● TO DO
Below are the records to transcribe exactly; do not include any images.

Saved entries:
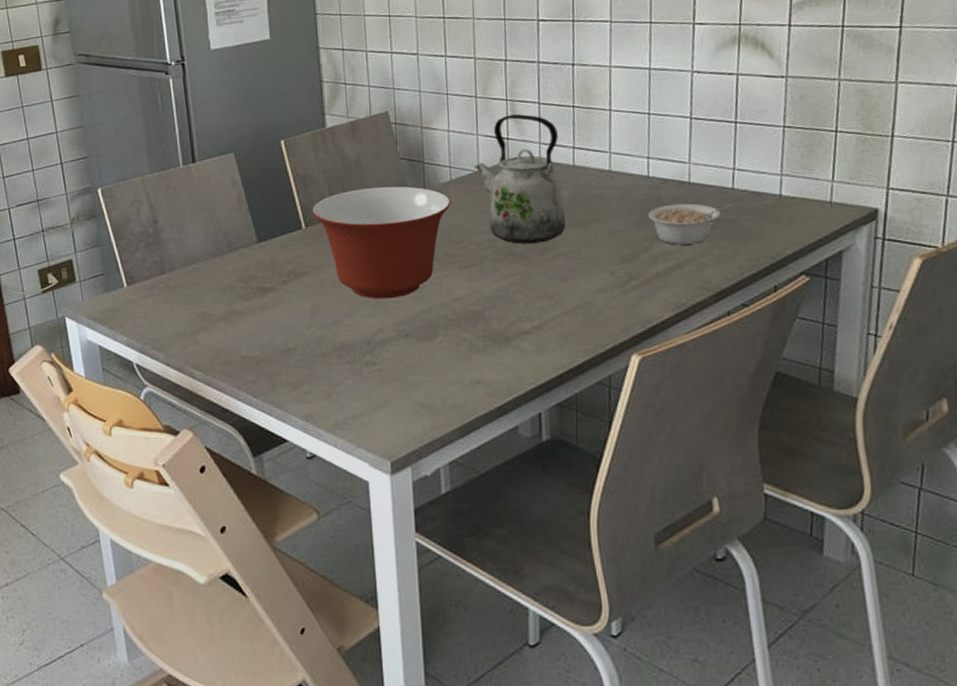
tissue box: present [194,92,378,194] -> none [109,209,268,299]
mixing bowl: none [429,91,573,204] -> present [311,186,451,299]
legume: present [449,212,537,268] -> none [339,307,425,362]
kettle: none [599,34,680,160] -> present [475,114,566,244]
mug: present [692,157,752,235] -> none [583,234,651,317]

● RESULT
tissue box: present [194,92,378,194] -> none [109,209,268,299]
mixing bowl: none [429,91,573,204] -> present [311,186,451,299]
legume: present [449,212,537,268] -> none [339,307,425,362]
kettle: none [599,34,680,160] -> present [475,114,566,244]
mug: present [692,157,752,235] -> none [583,234,651,317]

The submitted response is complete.